You know, it’s kind of funny, the way we act towards our
wives is often much worse than the way we act towards anyone else. The old
saying of, “you only hurt the ones you love” is as true today as it has ever been.
We don’t hurt strangers, we hurt those who are closest to us, especially our
wives.
Every time there is anger, harsh words, jealousy, offense,
bitterness or strife, we are demonstrating that we are much less mature than we
think we are. We are also demonstrating that we don’t love the other person, we
only love what they can do for us. Our love is often a totally self-centered
love.
I realize that not everyone who reads this blog is a
Christian, but I need to speak directly to the Christian men for a moment. Marriage
is the greatest test of our Christianity that we will ever encounter. We all
have the capability to “act” Christian in public, especially in the church, but
that doesn’t mean that we have the character of Christ in us. The true test of
our Christianity isn’t how we live in the church, but how we live at home.

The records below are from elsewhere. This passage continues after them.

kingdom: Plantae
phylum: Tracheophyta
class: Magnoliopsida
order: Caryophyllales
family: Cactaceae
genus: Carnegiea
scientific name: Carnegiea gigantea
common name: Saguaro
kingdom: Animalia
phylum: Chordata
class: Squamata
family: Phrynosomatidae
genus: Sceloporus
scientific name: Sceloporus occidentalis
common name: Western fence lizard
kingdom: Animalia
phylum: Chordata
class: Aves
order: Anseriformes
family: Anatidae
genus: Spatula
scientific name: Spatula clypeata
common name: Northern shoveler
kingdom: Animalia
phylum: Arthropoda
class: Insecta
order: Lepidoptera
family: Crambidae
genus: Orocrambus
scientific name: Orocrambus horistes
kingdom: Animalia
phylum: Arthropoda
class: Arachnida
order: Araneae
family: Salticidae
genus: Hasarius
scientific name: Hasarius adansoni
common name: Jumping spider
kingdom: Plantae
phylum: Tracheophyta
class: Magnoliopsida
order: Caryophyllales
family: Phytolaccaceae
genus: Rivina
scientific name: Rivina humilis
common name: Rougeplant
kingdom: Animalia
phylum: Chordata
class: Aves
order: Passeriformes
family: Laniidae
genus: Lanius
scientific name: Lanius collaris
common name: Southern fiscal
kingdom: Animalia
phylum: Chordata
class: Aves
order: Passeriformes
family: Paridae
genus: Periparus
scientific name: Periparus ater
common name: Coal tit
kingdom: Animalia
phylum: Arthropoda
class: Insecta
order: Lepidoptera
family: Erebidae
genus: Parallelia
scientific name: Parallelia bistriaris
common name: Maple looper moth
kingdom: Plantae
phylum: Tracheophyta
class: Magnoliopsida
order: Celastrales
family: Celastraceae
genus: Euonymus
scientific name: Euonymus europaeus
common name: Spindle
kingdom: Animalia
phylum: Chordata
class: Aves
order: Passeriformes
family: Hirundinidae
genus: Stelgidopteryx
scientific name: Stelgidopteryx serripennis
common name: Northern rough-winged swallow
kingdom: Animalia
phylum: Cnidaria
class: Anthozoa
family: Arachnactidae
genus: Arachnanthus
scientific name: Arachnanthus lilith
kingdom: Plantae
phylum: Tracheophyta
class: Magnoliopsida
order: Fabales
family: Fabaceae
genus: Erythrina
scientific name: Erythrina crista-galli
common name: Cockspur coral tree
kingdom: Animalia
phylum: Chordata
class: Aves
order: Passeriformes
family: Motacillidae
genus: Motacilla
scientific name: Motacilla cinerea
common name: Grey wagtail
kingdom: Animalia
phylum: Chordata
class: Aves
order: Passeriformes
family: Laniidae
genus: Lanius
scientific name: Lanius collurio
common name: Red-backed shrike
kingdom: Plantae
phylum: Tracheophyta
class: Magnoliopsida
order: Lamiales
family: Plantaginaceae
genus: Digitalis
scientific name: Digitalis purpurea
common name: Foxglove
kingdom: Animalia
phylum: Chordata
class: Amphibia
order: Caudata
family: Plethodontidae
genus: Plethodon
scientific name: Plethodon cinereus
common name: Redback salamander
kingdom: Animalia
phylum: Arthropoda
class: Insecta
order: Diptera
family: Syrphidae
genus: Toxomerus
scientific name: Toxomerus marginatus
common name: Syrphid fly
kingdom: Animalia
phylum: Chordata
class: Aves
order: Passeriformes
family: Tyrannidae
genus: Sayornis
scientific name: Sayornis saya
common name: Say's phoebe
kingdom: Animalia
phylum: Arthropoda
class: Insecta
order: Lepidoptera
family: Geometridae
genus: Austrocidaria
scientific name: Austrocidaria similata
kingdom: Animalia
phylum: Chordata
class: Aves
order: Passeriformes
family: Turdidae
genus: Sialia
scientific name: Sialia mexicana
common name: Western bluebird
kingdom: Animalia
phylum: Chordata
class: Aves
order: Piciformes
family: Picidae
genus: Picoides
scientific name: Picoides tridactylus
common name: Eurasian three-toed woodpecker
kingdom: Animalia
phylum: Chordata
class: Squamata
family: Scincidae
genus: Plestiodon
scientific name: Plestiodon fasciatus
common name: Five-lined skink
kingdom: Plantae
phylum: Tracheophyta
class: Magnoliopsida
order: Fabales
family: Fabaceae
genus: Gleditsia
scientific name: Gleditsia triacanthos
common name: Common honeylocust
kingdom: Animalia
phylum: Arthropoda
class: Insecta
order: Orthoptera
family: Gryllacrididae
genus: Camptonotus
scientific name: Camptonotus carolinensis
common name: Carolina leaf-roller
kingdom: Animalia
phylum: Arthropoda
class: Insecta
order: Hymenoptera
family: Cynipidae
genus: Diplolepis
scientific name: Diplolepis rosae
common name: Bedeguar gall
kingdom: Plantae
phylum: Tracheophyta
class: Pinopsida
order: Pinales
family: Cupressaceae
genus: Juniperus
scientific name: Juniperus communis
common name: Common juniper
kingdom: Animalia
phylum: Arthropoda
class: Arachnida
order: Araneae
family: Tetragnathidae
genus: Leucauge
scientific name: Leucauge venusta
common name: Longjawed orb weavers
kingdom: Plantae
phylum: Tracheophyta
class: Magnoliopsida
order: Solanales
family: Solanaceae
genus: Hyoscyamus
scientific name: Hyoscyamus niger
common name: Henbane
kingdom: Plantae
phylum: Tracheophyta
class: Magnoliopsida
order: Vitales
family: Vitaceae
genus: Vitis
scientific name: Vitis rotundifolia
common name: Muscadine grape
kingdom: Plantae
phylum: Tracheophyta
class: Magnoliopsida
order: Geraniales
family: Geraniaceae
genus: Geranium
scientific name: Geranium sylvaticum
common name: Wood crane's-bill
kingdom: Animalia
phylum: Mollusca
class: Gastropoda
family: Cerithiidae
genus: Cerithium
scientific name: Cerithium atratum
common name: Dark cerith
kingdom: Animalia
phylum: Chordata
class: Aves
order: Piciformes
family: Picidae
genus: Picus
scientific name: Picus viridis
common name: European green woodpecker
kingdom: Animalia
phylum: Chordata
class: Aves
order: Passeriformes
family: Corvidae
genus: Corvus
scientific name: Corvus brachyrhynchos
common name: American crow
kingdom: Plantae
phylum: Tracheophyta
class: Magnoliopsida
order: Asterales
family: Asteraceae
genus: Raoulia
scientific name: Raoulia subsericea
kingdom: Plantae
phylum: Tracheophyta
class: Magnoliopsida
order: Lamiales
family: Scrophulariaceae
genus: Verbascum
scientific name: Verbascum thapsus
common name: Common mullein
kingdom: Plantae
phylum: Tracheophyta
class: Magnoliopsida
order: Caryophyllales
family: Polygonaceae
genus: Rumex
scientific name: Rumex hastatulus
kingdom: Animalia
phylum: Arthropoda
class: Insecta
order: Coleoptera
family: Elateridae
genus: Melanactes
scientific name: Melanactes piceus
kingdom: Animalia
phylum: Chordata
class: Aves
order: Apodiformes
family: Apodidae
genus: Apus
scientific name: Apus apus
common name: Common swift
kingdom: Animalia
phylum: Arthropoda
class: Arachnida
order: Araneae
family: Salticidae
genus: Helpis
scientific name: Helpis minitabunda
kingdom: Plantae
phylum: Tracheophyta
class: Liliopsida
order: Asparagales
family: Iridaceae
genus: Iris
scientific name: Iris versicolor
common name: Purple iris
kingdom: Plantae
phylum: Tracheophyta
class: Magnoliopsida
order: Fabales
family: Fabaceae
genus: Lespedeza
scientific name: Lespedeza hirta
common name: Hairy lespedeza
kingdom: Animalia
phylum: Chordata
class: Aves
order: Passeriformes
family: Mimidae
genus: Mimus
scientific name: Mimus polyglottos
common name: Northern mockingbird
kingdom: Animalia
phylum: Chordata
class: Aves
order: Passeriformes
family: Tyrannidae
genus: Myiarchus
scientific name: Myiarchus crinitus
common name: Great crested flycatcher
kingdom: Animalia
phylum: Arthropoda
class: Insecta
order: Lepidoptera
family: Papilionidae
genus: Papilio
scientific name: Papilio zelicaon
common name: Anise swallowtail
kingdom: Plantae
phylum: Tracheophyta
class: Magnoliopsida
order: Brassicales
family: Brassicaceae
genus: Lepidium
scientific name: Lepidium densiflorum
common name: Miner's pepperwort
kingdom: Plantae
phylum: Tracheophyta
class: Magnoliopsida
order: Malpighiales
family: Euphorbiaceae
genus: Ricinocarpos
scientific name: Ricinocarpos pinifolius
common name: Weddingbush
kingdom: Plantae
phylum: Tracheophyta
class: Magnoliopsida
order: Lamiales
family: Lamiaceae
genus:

True Christian maturity isn’t about being able to lay hands
on the sick and see them recover. It isn’t even raising the dead. True
Christian maturity is manifesting the character of Christ, each and every day
of our lives. If you can’t manifest Christ-likeness to your wife, as we have
been commanded to do (Eph 5:25), then you aren’t mature yet.
Ninety-nine percent of marriage problems in Christian
marriages are only a lack of demonstrating Christ’s character. If you and your
wife are having problems, then neither of you is acting as Christ would want
you to act. Now, don’t throw the blame on her, I said, “neither of you.” You deal
with you, and let God deal with her. In fact, if you want God to deal with her,
then model Christ-likeness before her. That’s the best thing you can do to help
her become more like Christ.
One of the greatest secrets I have learned about marriage
counseling is to not talk to people about their problems. That’s right, when
people come to me to tell me about all their problems, I don’t listen to them.
Who needs to listen to hour after hour of people complaining about each other
and finger pointing? How is that going to help them? I’ll tell you how… it’s
not.
Instead, what I try and do with couples is to “jump over
their problems” and deal with the character issues which are causing them. That
way, instead of having to work through each and every problem, with me acting
as a referee, we can deal with the attitudes of their hearts, develop their
character and bring them to true maturity. Then, and only then, do we see true
results. Not only true results, but amazing, life-changing ones.
So, what type of character are you showing to your wife? Are
you showing Christ’s character… or is it something that you’d rather not talk
about? If it’s not the character of Christ, it’s time for you to change.